-------- GIVEN DATA
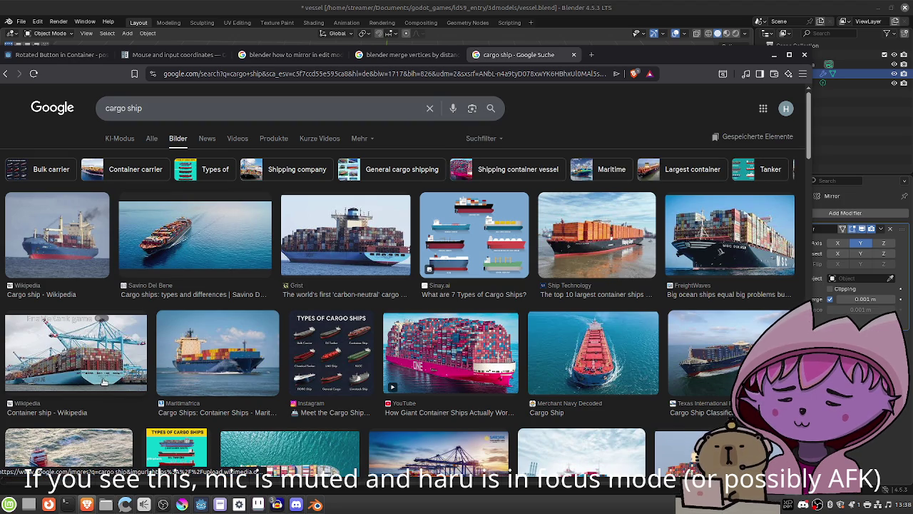
left_click(243, 369)
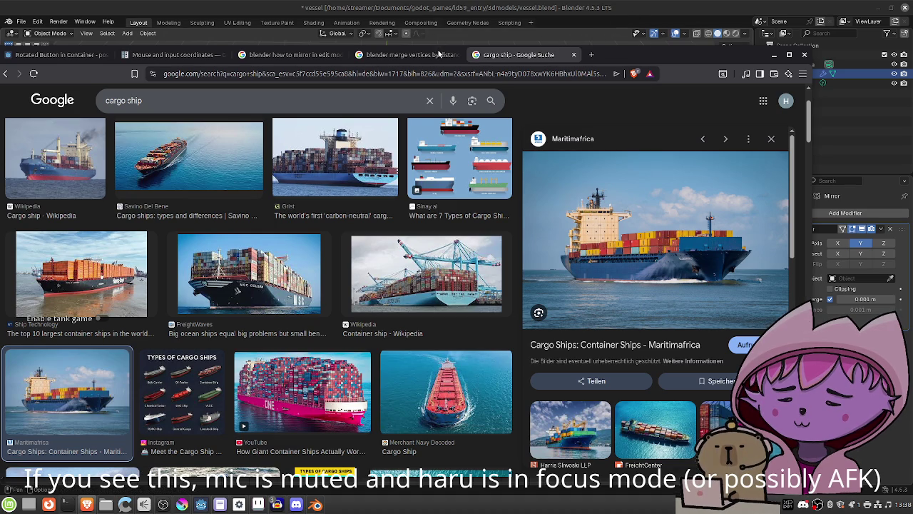
left_click_drag(675, 58, 912, 66)
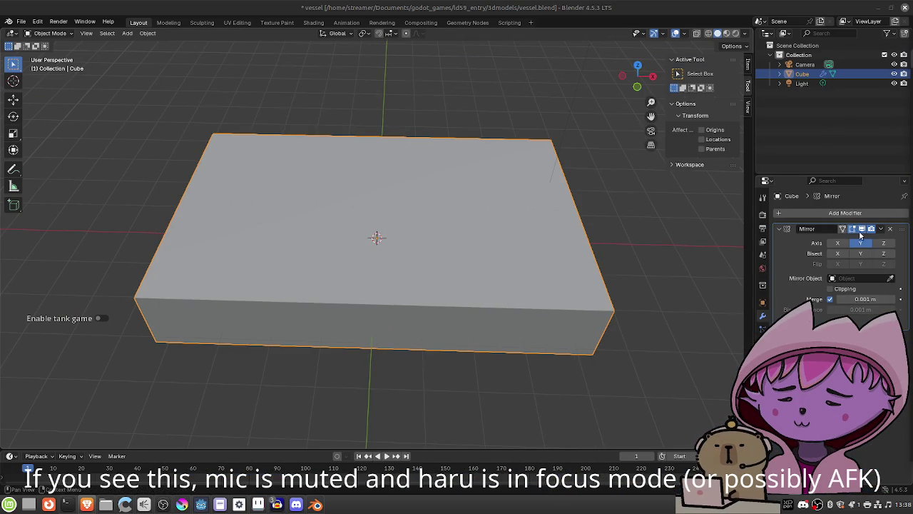
Switch the hull to Edit Mode and select the edge loop crossing near one end
mouse_move(664, 238)
left_mouse_down()
mouse_move(636, 259)
mouse_move(575, 234)
left_mouse_up()
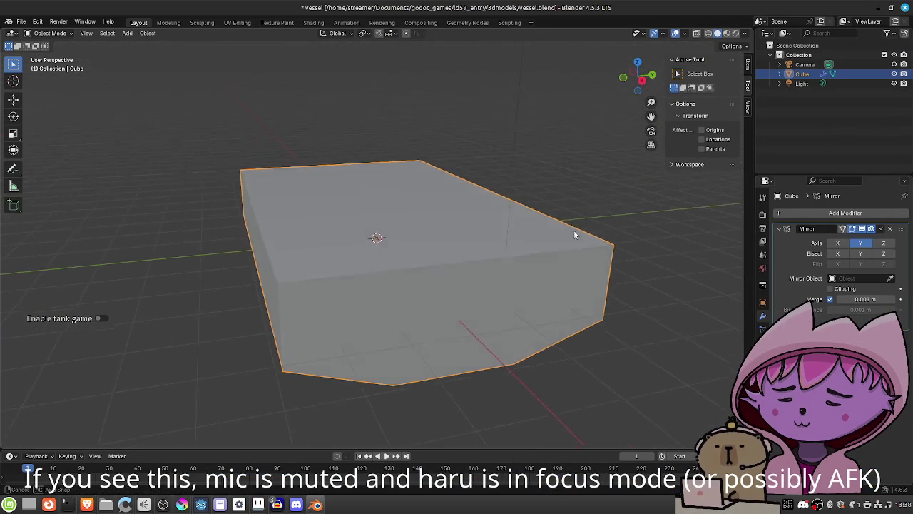
scroll(575, 234, "down", 2)
left_click(57, 34)
left_click(52, 57)
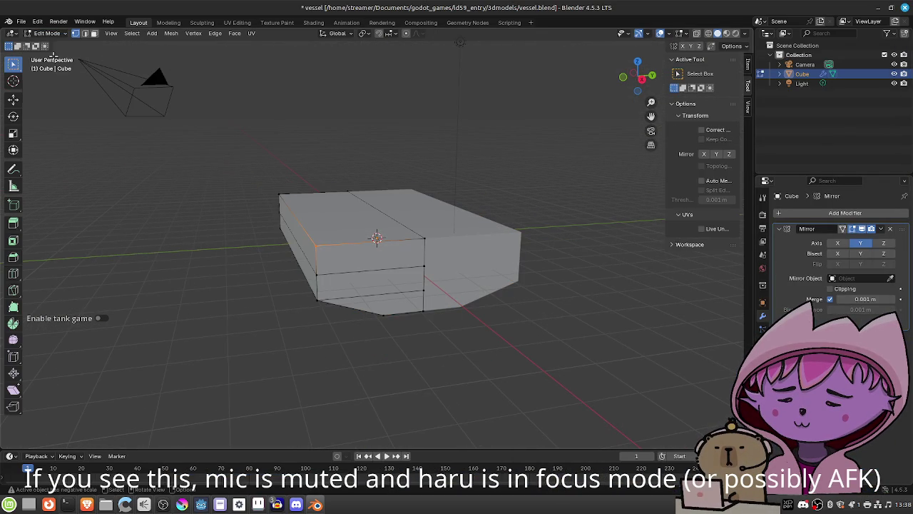
mouse_move(416, 322)
left_mouse_down()
mouse_move(402, 326)
mouse_move(415, 325)
left_mouse_up()
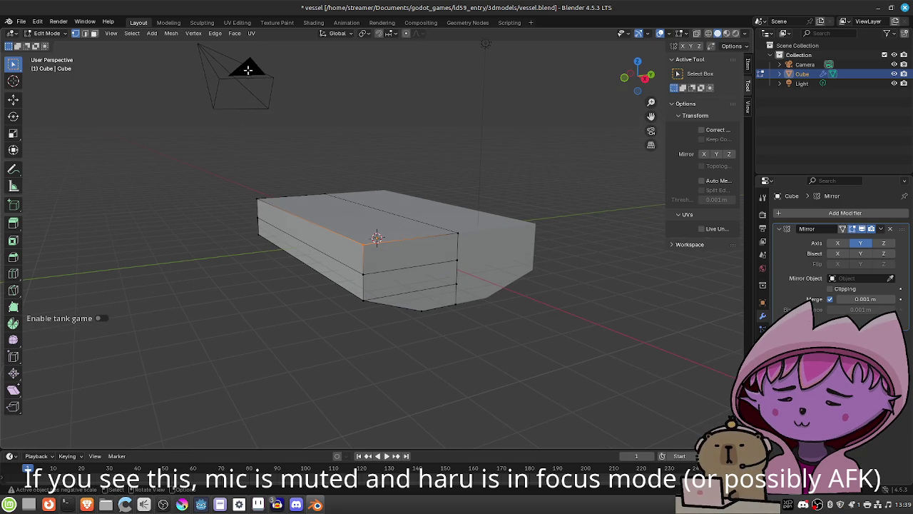
left_click(234, 34)
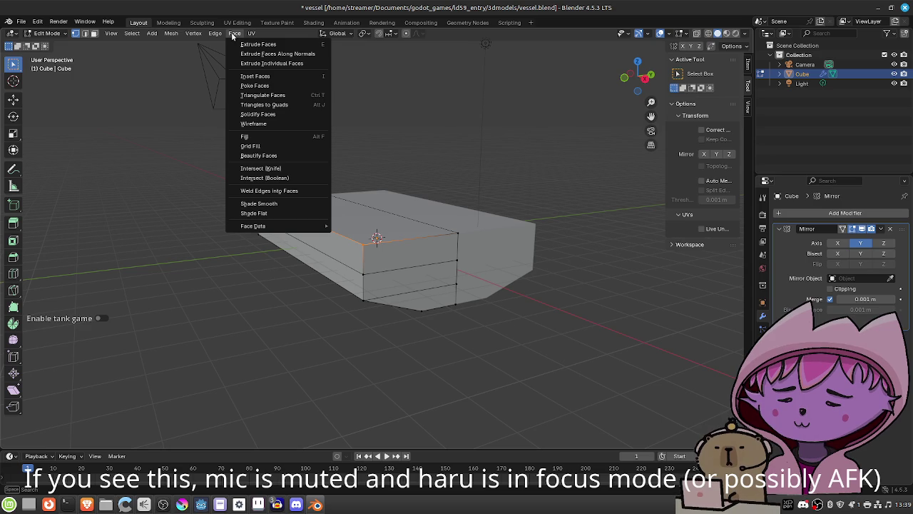
key("Escape")
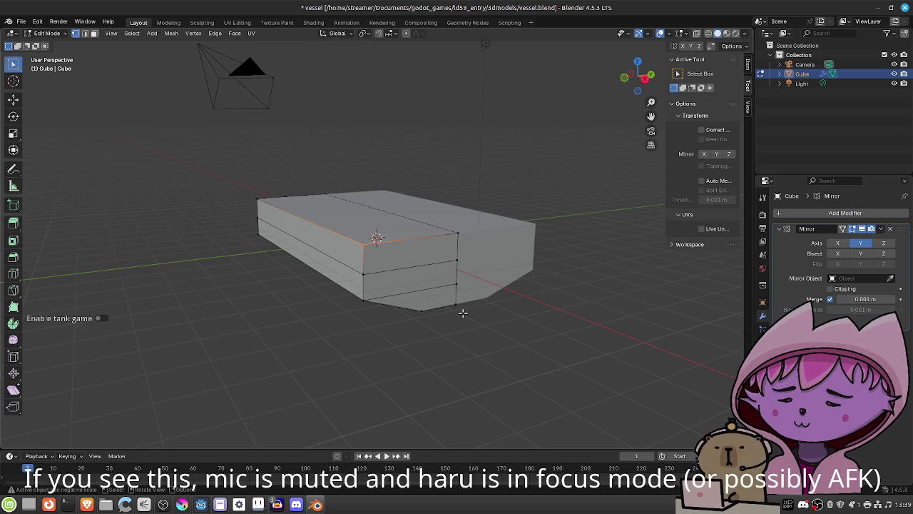
left_click(457, 289)
left_click(452, 222, "alt")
----------------
PROBLEM TO SOLVE =
If pictures appear among the records, do not carry them over; retype the rest exactly.

RESPONSE TO THE TASK =
left_click(243, 369)
left_click_drag(675, 58, 912, 66)
Switch the hull to Edit Mode and select the edge loop crossing near one end
mouse_move(664, 238)
left_mouse_down()
mouse_move(636, 259)
mouse_move(575, 234)
left_mouse_up()
scroll(575, 234, "down", 2)
left_click(57, 34)
left_click(52, 57)
mouse_move(416, 322)
left_mouse_down()
mouse_move(402, 326)
mouse_move(415, 325)
left_mouse_up()
left_click(234, 34)
key("Escape")
left_click(457, 289)
left_click(452, 222, "alt")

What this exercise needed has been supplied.